- **INSTRUCTIONS TO FOLLOW**
Output the entries below unchanged, except for the pictures.
-------- DATASET RECORDS
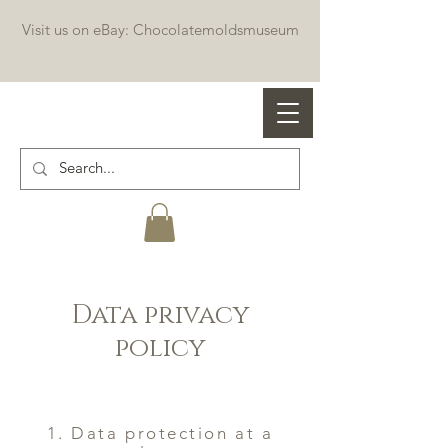
Visit us on eBay: Chocolatemoldsmuseum
Professional chocolate molds
Data privacy
policy
1. Data protection at a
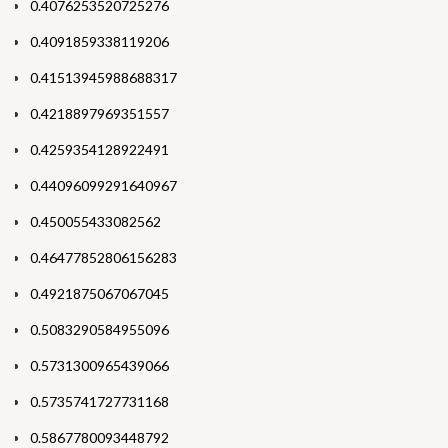
0.4076253520725276
0.4091859338119206
0.41513945988688317
0.4218897969351557
0.4259354128922491
0.44096099291640967
0.450055433082562
0.46477852806156283
0.4921875067067045
0.5083290584955096
0.5731300965439066
0.5735741727731168
0.5867780093448792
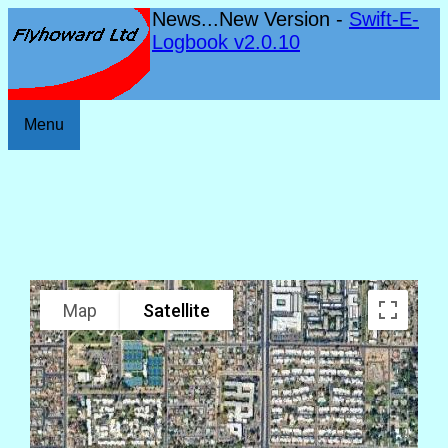
News...New Version -
Swift-E-
Logbook v2.0.10
Menu
Map
Satellite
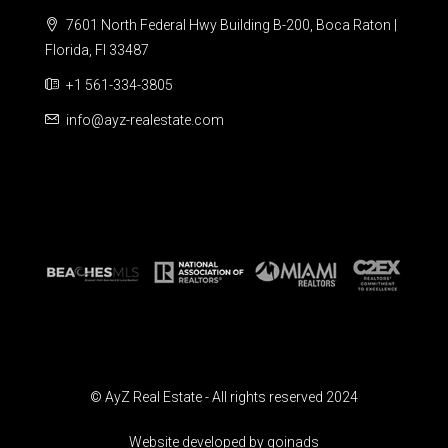
7601 North Federal Hwy Building B-200, Boca Raton |
Florida, Fl 33487
+1 561-334-3805
info@ayz-realestate.com
© AyZ Real Estate - All rights reserved 2024
Website developed by goinads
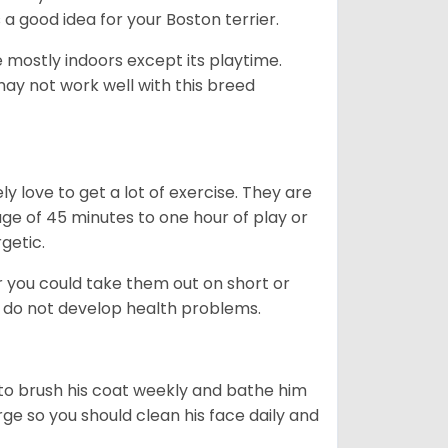
s a good idea for your Boston terrier.
mostly indoors except its playtime.
may not work well with this breed
y love to get a lot of exercise. They are
rage of 45 minutes to one hour of play or
rgetic.
or you could take them out on short or
y do not develop health problems.
ed to brush his coat weekly and bathe him
rge so you should clean his face daily and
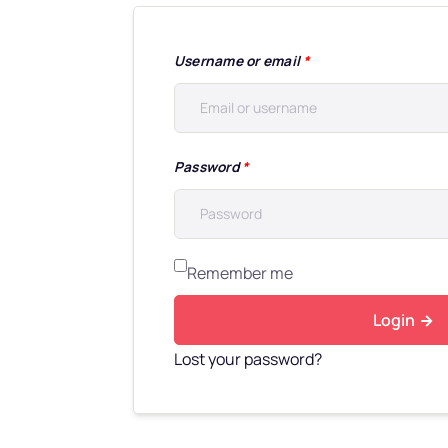
Username or email
*
Password
*
Remember me
Login
Lost your password?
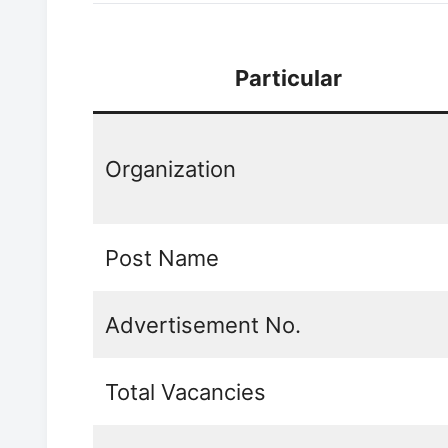
Particular
Organization
Post Name
Advertisement No.
Total Vacancies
----------------
- **TASK RESULT**
Visit us on eBay: Chocolatemoldsmuseum
Professional chocolate molds
Data privacy
policy
1. Data protection at a
0.4076253520725276
0.4091859338119206
0.41513945988688317
0.4218897969351557
0.4259354128922491
0.44096099291640967
0.450055433082562
0.46477852806156283
0.4921875067067045
0.5083290584955096
0.5731300965439066
0.5735741727731168
0.5867780093448792
News...New Version -
Swift-E-
Logbook v2.0.10
Menu
Map
Satellite
7601 North Federal Hwy Building B-200, Boca Raton |
Florida, Fl 33487
+1 561-334-3805
info@ayz-realestate.com
© AyZ Real Estate - All rights reserved 2024
Website developed by goinads
s a good idea for your Boston terrier.
mostly indoors except its playtime.
may not work well with this breed
y love to get a lot of exercise. They are
rage of 45 minutes to one hour of play or
rgetic.
or you could take them out on short or
y do not develop health problems.
ed to brush his coat weekly and bathe him
rge so you should clean his face daily and
Username or email
*
Password
*
Remember me
Login
Lost your password?
Particular
Organization
Post Name
Advertisement No.
Total Vacancies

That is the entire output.